Please transcribe all of the entries exactly, leaving out any images.

[Stored dataset items]
────────────────────────────────────────

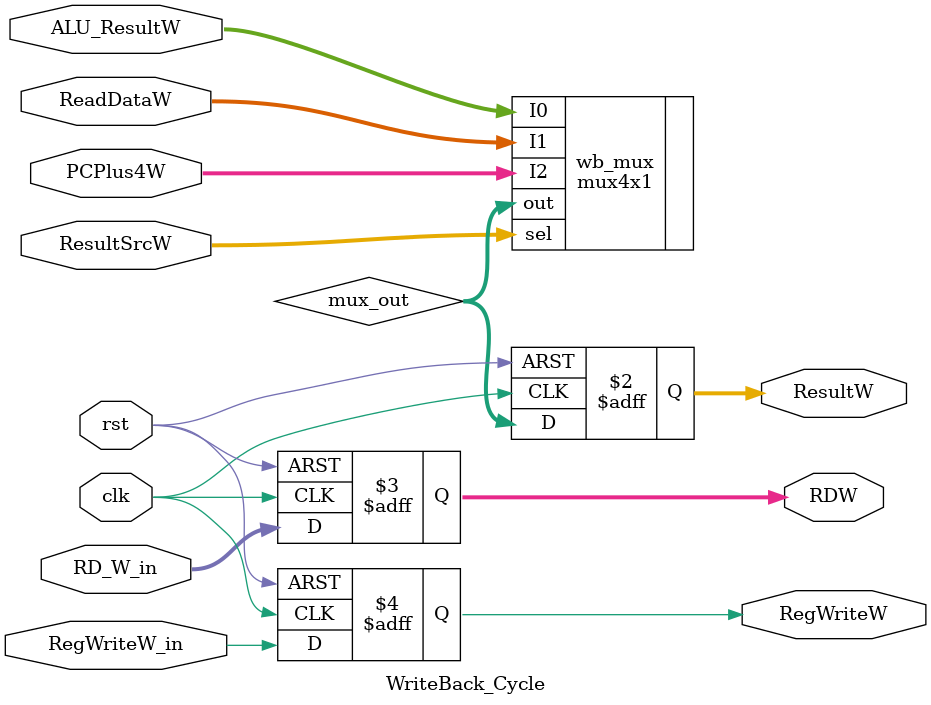
<source format=v>
  /* Copyright 2025 Swarup Saha Roy

   Licensed under the Apache License, Version 2.0 (the "License");
   you may not use this file except in compliance with the License.
   You may obtain a copy of the License at

       http://www.apache.org/licenses/LICENSE-2.0

   Unless required by applicable law or agreed to in writing, software
   distributed under the License is distributed on an "AS IS" BASIS,
   WITHOUT WARRANTIES OR CONDITIONS OF ANY KIND, either express or implied.
   See the License for the specific language governing permissions and
   limitations under the License.*/

`timescale 1ns / 1ps

module WriteBack_Cycle(
    input clk,
    input rst,
    input [1:0] ResultSrcW,          // Controls what gets written back
    input [31:0] PCPlus4W,           // PC + 4 (for JAL return)
    input [31:0] ALU_ResultW,        // ALU result (for arithmetic)
    input [31:0] ReadDataW,          // Data from memory (for lw)
    input [4:0] RD_W_in,             // Destination register from MEM/WB pipeline
    input RegWriteW_in,              // Write enable from MEM/WB pipeline

    output reg [31:0] ResultW,       // Final value to be written to register file
    output reg [4:0] RDW,            // Final destination register to be written
    output reg RegWriteW             // Final write-enable for register file
);

    wire [31:0] mux_out;

    // MUX to select write-back value
    mux4x1 wb_mux (
        .I0(ALU_ResultW),    // 00 - ALU result
        .I1(ReadDataW),      // 01 - Memory output
        .I2(PCPlus4W),       // 10 - PC + 4 (e.g., for JAL)
        .sel(ResultSrcW),
        .out(mux_out)
    );

    // Latch final write-back outputs
    always @(posedge clk or posedge rst) begin
        if (rst) begin
            ResultW   <= 32'b0;
            RDW       <= 5'b0;
            RegWriteW <= 1'b0;
        end else begin
            ResultW   <= mux_out;
            RDW       <= RD_W_in;
            RegWriteW <= RegWriteW_in;
        end
    end

endmodule

</source>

────────────────────────────────────────

RESPONSE TO THIS TASK:
<source format=v>
  /* Copyright 2025 Swarup Saha Roy

   Licensed under the Apache License, Version 2.0 (the "License");
   you may not use this file except in compliance with the License.
   You may obtain a copy of the License at

       http://www.apache.org/licenses/LICENSE-2.0

   Unless required by applicable law or agreed to in writing, software
   distributed under the License is distributed on an "AS IS" BASIS,
   WITHOUT WARRANTIES OR CONDITIONS OF ANY KIND, either express or implied.
   See the License for the specific language governing permissions and
   limitations under the License.*/

`timescale 1ns / 1ps

module WriteBack_Cycle(
    input clk,
    input rst,
    input [1:0] ResultSrcW,          // Controls what gets written back
    input [31:0] PCPlus4W,           // PC + 4 (for JAL return)
    input [31:0] ALU_ResultW,        // ALU result (for arithmetic)
    input [31:0] ReadDataW,          // Data from memory (for lw)
    input [4:0] RD_W_in,             // Destination register from MEM/WB pipeline
    input RegWriteW_in,              // Write enable from MEM/WB pipeline

    output reg [31:0] ResultW,       // Final value to be written to register file
    output reg [4:0] RDW,            // Final destination register to be written
    output reg RegWriteW             // Final write-enable for register file
);

    wire [31:0] mux_out;

    // MUX to select write-back value
    mux4x1 wb_mux (
        .I0(ALU_ResultW),    // 00 - ALU result
        .I1(ReadDataW),      // 01 - Memory output
        .I2(PCPlus4W),       // 10 - PC + 4 (e.g., for JAL)
        .sel(ResultSrcW),
        .out(mux_out)
    );

    // Latch final write-back outputs
    always @(posedge clk or posedge rst) begin
        if (rst) begin
            ResultW   <= 32'b0;
            RDW       <= 5'b0;
            RegWriteW <= 1'b0;
        end else begin
            ResultW   <= mux_out;
            RDW       <= RD_W_in;
            RegWriteW <= RegWriteW_in;
        end
    end

endmodule

</source>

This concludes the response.